E.T.’s death is raw and ugly, the type of moment you don’t expect in a family film. It’s not quick or sanitized. For nearly 15 minutes, Spielberg forces us to watch the alien’s impending death, starting with the mother’s discovery of the ashy being on the floor of the bathroom, lying alongside her similarly ill son. There’s no John Williams score to lighten the moment; there’s only the sound of doctors frantically trying to revive E.T., the droning of an EKG detecting no heartbeat, the cries of Elliott when he realizes his improvement is a result of E.T. letting go of their connection in an act of sacrifice. The cold finality of it is brutal; Spielberg gives us shots of doctors using defibrillators to try and shock E.T. back to life, and then lingers to watch them close his dead eyes. It’s not a fake-out death; anyone who has sat in a hospital as someone breathes their last can fully attest that this captures the gut-wrenching reality. Death is the rawest wound both childhood and adulthood can bring, and the driving force in most religions is the desire to see it undone.

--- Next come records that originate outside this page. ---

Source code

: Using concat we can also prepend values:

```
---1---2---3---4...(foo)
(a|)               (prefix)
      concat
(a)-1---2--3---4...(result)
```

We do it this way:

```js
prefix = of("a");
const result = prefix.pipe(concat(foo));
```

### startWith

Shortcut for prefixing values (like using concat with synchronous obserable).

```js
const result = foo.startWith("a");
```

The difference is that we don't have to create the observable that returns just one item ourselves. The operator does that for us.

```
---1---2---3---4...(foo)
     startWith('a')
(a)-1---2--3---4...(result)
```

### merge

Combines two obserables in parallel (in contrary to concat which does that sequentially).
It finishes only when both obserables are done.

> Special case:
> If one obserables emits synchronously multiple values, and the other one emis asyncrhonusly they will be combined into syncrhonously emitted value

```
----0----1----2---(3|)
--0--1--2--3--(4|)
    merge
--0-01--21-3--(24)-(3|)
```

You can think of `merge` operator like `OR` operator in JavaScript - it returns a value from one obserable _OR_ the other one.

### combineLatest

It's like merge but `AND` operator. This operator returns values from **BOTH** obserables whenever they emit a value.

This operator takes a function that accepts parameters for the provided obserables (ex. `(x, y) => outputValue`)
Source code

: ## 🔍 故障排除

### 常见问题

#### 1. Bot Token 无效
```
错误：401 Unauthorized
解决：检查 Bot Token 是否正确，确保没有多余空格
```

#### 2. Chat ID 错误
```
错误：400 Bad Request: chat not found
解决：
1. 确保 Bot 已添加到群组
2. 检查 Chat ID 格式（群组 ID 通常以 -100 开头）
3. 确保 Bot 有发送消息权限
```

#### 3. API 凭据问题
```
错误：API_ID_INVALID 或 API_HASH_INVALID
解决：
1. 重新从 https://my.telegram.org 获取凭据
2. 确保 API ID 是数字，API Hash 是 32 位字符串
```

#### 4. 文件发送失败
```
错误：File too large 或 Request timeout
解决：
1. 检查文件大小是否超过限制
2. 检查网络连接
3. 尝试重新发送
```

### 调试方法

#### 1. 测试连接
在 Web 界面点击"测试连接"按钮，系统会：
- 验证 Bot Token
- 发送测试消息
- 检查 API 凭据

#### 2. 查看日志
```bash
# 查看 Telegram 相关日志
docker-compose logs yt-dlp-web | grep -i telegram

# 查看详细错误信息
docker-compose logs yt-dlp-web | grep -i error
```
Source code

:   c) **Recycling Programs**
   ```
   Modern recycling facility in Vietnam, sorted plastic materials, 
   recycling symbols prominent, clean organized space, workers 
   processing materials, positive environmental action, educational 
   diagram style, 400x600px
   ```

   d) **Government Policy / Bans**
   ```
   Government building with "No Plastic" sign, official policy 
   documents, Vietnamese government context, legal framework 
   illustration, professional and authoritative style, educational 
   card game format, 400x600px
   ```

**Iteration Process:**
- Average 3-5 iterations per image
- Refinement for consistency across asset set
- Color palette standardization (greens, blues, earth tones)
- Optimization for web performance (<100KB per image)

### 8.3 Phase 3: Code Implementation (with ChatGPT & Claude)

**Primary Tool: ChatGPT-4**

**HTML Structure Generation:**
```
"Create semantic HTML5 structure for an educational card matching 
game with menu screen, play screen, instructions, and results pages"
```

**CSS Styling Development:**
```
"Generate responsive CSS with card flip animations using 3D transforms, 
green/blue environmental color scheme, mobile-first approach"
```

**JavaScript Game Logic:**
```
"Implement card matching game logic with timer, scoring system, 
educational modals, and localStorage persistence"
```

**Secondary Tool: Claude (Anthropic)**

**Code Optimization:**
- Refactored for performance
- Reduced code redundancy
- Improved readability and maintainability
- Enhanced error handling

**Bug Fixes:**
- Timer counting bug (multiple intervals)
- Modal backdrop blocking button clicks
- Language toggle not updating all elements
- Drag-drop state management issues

Because this is a movie, Spielberg can fulfill that desire right on the screen. Yes, there’s a narrative explanation — E.T.’s family is returning and, as part of a hive mind (hive heart?), his vitality returns with their proximity. But it’s also a fulfillment of that thematic seed Spielberg planted with the Peter Pan story. Because we’ve watched his horrible death and wept with the characters, we want E.T. to return. Because Spielberg has done such a wonderful job creating empathy with Elliott, Michael and the rest of the family, we believe it’s possible. We might not be asked to clap, but we are asked to believe. When E.T. comes back to life, it doesn’t feel like a fake out; it’s a moment of triumph. The hope of childhood wins out.
After that, it’s a victory lap. The bicycle chase through the suburbs is one of the most thrilling bits of childhood triumph on film; and again, because Spielberg has done such a great job creating that link between the audience and the characters, we share that exhilaration. As the police are about to stop the cyclists, guns drawn, you can imagine audiences in 1982 holding their breath, waiting for those bikes to lift up into the air. When it happens, there are few greater moments of cinematic joy.
And when E.T. reaches the spaceship, Spielberg sets up one of the great tear-jerking finales. Changed by his adventures, Elliott is able to say goodbye to E.T. and let him fly home. Just as my sister did all those years ago, I found myself weeping as I watched this nearly 40-year-old film.
I’m sure I’m not the first to realize this, but watching it in close proximity to Close Encounters of the Third Kind made both films’ endings stand out. Close Encounters allows Spielberg to wrestle with why his father may have left. E.T. allows Elliott to be the bigger man. Invited to come with E.T., Elliott decides to stay. Spielberg has said he’d never make Close Encounters with that ending today; E.T. allows his childlike self to do the thing his father never did and stay with his family (the real complexities of Spielberg’s parents’ divorce wouldn’t be revealed to him until later).
What a beautiful film. What a work of art. And it was the fourth masterpiece a young Steven Spielberg would direct.
After that, the 1980s got choppy for Spielberg. But we’ll get to that.